The problem with the game’s religions is that not one religion has any advantage or disadvantage over another. I know this was a decision based on the unwillingness of the developers to offend but there was some real opportunity here. Just look at Judaism, the first culture to develop that religion could have a bonus concerning the development of a legal system, or Islam and the spread of literacy, or Christianity and certain cultural developments. So much potential to have fun but alas someone would have been offended despite the historical legitimacy. This is certainly a case where PC should have stayed away from PCs.

The largest game related problem with the religion feature is that in the long run it really doesn’t matter what you do with it. You can let it develop in your culture and then just ignore it. On my third play through I noticed that there wasn’t that much of a difference, although that may be wrong in the light of harder difficulty levels.

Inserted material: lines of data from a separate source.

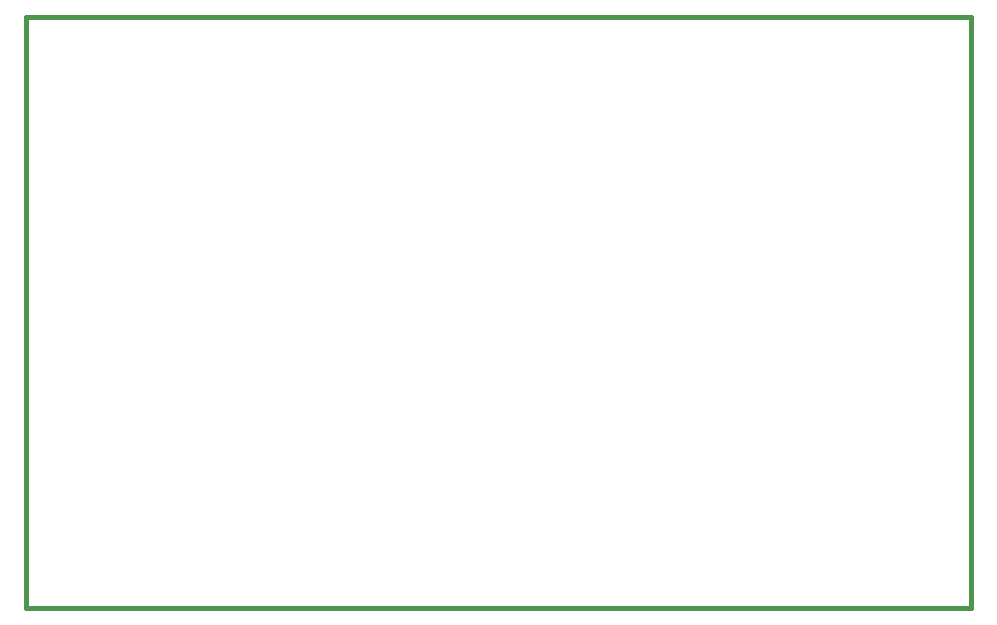
<source format=gm1>
G04 #@! TF.FileFunction,Profile,NP*
%FSLAX46Y46*%
G04 Gerber Fmt 4.6, Leading zero omitted, Abs format (unit mm)*
G04 Created by KiCad (PCBNEW 4.0.2-stable) date Mon 29 Aug 2016 22:28:05 CEST*
%MOMM*%
G01*
G04 APERTURE LIST*
%ADD10C,0.100000*%
%ADD11C,0.381000*%
G04 APERTURE END LIST*
D10*
D11*
X86002000Y-135618000D02*
X86002000Y-85618100D01*
X86002000Y-85618100D02*
X166001840Y-85618100D01*
X166001840Y-85618100D02*
X166001840Y-135618000D01*
X166001840Y-135618000D02*
X86002000Y-135618000D01*
M02*

</source>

Reinstituted from II is the ability of barbarians to conquer cities. In III, they just robbed and could usually be ignored, they can also overrun your area burning everything on the way. This makes them a threat that needs to be dealt with as their technology also increases, something no previous version allowed for.

Also changed is the government forms, replaced with a civics feature. No longer can you rest on Democracy until war is declared causing you to switch to Fascism or Communism. You make subtle changes in the way the culture is run, which adjusts much greater than just who gets representation. This makes your experiences much more varied, although it probably makes a huge difference in harder levels.

In all, the addition of an ingame time clock is a nice reminder that perhaps three hours is a bit long, but you can always just save as soon as the next turn is over.

*Post modern meaning in the near future, not in the academic sense.